Daphne Bryson said...

Good Morning to you, I really enjoyed your photographs.... beautiful views.
How did your friend get on, has she arrived in Florida, safe and sound. I tried to find out this morning which direction the hurricane was heading, but instead saw the devastation it had caused in Haiti.
Have a lovely day.
Best Wishes
Daphne

Joanne Noragon said...

Bucolic. All the hard work is not visible.

donna baker said...

Well, there is more green grass there than here in the southern US. Seems it has stopped growing. I'm sure you and the farmer are enjoying this time before harsh weather comes.

Simon Douglas Thompson said...

What a lovely part of the world!

Wilma said...

Lovely views. How wonderful to wake up to days like that!

Countryside Tales said...

That lovely orange light of early morning full of promise for the day ahead.

Frances said...

Dear Pat, thank you and the Farmer for these photographs. I love the autumn light and the gorgeous open views.

I agree with what you wrote about the difficulty of making purchases on some on line sites. It's such a pleasure to encounter a site that is truly user friendly. Doesn't it seem like each site should have some "amateur potential customers" try out their systems before actually letting the site go live?

xo

Yorkshire Pudding said...

Eight out of ten for the first picture. Four out of ten for the second one. It must be nice having a manservant who fulfils your requests so readily.

Mac n' Janet said...

The cattle make a beautiful picture, hm, need to talk to Mac. May I pull it off your site?

Terry and Linda said...

As always its a treat to see how you farm over there across the pond!

Linda

angryparsnip said...

Beautiful photos today of the changing of your animal seasons.
Life on the farm.

cheers, parsnip

The Weaver of Grass said...

Sorry the quality of the photographs is not better (especially the sheep one). The farmer will be the first to admit that he is no photographer. It is a digital 'just point and click' camera but all that I need as I only use it for my blog. I shall not tell him about YP's scoring of the photographs - I do want him to continue to take the odd one for me as winter comes along!
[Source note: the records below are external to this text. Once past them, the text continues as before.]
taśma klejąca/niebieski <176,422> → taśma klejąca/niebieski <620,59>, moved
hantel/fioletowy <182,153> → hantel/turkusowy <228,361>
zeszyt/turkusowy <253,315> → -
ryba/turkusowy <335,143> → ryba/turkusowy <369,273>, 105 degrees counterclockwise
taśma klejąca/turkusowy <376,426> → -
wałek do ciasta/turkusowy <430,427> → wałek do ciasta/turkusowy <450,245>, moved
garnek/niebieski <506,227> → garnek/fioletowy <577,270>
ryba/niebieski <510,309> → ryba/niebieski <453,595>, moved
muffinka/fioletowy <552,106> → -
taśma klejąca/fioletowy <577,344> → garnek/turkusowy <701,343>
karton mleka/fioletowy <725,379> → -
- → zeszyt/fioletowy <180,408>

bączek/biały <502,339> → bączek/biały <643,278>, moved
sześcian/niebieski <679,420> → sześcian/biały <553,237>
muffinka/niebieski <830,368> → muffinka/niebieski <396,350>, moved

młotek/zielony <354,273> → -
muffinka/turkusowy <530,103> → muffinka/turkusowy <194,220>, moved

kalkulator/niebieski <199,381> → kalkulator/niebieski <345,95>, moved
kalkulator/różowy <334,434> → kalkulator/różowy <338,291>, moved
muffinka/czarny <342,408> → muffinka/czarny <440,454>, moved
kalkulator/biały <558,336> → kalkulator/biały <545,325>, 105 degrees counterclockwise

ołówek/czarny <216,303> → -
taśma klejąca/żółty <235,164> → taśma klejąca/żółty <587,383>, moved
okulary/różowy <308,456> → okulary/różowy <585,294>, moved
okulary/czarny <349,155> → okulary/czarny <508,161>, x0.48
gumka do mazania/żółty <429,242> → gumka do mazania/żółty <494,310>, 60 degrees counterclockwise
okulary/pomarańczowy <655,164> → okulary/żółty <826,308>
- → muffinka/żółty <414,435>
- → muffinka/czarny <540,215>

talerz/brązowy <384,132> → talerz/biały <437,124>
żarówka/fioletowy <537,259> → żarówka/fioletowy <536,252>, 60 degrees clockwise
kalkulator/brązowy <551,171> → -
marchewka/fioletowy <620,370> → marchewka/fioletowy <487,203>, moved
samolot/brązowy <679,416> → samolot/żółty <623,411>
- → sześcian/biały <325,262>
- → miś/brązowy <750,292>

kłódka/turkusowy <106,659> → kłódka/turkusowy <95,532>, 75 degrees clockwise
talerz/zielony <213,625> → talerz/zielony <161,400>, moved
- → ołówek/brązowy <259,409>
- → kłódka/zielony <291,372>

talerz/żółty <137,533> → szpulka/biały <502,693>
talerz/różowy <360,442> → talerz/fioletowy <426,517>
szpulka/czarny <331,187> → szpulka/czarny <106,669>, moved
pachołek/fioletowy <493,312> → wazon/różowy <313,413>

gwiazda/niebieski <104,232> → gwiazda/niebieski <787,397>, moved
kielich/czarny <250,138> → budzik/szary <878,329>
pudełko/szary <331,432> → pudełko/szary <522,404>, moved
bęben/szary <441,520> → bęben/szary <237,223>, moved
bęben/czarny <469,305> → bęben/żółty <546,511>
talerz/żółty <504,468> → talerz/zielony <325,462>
Thanks to you all. I do agree that the light in them is really beautiful - that early morning light this time of year is exquisite isn't it?

Gwil W said...

Dappled sunlight in the first I like ver much, and the camera shy blurry sheep too :)

Librarian said...

Never mind the quality of the photographs - they show the light and atmosphere of your pastures very well. This time of year is, I think, the most beautiful for light.

The Weaver of Grass said...

Thanks everyone. Very different kind of day today - cloudy, damp and rather miserable.